Buccaneers are registered for courses at VIU.

The Junior B level of hockey fills a developmental gap between competitive minor hockey and Junior A. In the past, players looking to play Junior B were forced to commute or move away from home. As the age group for junior hockey is generally 16–20, a local team eliminates the need for players’ families to make sacrifices for hockey.

Many players use Junior B hockey as a stepping-stone to develop their game and land a spot on a Junior A club like the Nanaimo Clippers, or even a Major Junior team.

“We are a young team and many of our players have their sights on playing Junior A in the future,” Levesque says. “Our job is to do our best to develop them and increase their chances. If we can send players every year to Junior A, then we have done our job.

“We have close ties to many of the Junior A teams on the island and are confident that our players will get chances to [be called up] for those teams and to move up when the time comes.”

While development is fundamental in junior hockey, the Bucs still aim to win as many games possible. Nanaimo has already surpassed the 1998–99 Victoria Cougars, the VIJHL’s most recent expansion team, who registered just a single win in their inaugural season.

“We have set our sights on winning every game we can, knowing we will make mistakes but learning from them and growing as a team,” Levesque says. “No team comes out looking to lose, and when we do, we will look at what needs to be improved on so that we don’t repeat our mistakes.”

Nanaimo benefits from Junior B hockey outside of the rink as well. According to Levesque, a club adds $300 thousand to $400 thousand to the local economy.

“I think the community is happy to have the Bucs here,” Levesque says. “Most of the dollars generated by the team get spent back in the community.
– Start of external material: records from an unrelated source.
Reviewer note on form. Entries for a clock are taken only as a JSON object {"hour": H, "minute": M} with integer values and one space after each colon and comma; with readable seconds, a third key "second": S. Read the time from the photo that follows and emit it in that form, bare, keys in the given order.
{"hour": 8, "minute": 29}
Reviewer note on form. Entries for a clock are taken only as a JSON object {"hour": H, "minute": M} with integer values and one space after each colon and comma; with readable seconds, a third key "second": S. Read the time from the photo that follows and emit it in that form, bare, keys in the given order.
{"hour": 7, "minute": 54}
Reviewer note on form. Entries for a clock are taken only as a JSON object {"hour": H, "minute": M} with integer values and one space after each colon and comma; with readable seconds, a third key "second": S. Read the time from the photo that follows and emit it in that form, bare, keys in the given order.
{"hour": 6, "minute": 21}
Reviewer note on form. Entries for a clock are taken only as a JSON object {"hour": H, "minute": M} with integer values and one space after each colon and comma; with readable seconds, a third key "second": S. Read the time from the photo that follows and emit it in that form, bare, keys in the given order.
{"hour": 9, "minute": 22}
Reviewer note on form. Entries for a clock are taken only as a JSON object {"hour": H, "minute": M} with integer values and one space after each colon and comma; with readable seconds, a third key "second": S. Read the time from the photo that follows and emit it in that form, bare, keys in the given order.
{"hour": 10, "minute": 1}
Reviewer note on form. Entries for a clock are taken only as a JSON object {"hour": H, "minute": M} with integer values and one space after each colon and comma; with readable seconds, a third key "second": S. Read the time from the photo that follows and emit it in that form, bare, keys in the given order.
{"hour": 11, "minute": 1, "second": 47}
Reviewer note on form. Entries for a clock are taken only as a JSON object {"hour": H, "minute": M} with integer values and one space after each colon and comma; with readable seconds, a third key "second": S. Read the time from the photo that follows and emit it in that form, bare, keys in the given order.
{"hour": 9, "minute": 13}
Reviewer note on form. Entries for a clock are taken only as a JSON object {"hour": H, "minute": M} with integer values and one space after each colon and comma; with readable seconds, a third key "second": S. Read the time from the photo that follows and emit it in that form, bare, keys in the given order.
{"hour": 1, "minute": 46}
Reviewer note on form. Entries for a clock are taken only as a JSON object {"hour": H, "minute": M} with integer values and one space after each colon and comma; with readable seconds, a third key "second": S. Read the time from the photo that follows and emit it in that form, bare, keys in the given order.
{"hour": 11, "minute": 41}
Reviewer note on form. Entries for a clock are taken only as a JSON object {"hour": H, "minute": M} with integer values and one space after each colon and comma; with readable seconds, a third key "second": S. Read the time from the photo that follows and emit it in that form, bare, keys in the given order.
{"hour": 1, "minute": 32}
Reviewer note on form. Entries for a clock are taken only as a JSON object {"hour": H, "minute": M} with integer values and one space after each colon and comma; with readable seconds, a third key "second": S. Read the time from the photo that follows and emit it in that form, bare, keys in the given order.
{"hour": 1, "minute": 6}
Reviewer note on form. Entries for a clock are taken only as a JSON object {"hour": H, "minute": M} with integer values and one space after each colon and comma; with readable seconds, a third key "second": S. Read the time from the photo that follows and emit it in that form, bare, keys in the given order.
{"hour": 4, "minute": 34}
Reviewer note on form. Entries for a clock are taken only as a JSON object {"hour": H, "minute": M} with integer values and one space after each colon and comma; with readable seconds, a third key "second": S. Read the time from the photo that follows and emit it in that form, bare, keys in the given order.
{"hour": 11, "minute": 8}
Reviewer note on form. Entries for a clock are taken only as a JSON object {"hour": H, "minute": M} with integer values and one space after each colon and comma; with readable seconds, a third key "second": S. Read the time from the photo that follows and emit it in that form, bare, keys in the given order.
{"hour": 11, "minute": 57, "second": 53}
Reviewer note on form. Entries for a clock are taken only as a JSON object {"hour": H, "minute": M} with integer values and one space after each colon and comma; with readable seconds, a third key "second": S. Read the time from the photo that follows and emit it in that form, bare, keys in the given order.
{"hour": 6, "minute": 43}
We hire local people, rent ice, hire busses for out-of-town, and the people who come to the games shop here and support local businesses.”

Levesque said they were still able to draw sponsors, despite having just a few months to prepare for the 2012 season.

“Since we did not get approval until May, we knew our first year would be a tough one,” Levesque says. “But once word got around and people have gotten a chance to know us, sponsorship dollars are

coming in, and we will keep selling, and making sure our customers get good value for their advertising dollars.

“We’re off to a great start—now we just have to keep it going,” Levesque says.

The Bucs’ next home game is Thursday, Sept. 20 at 7:30 p.m. against the Oceanside Generals.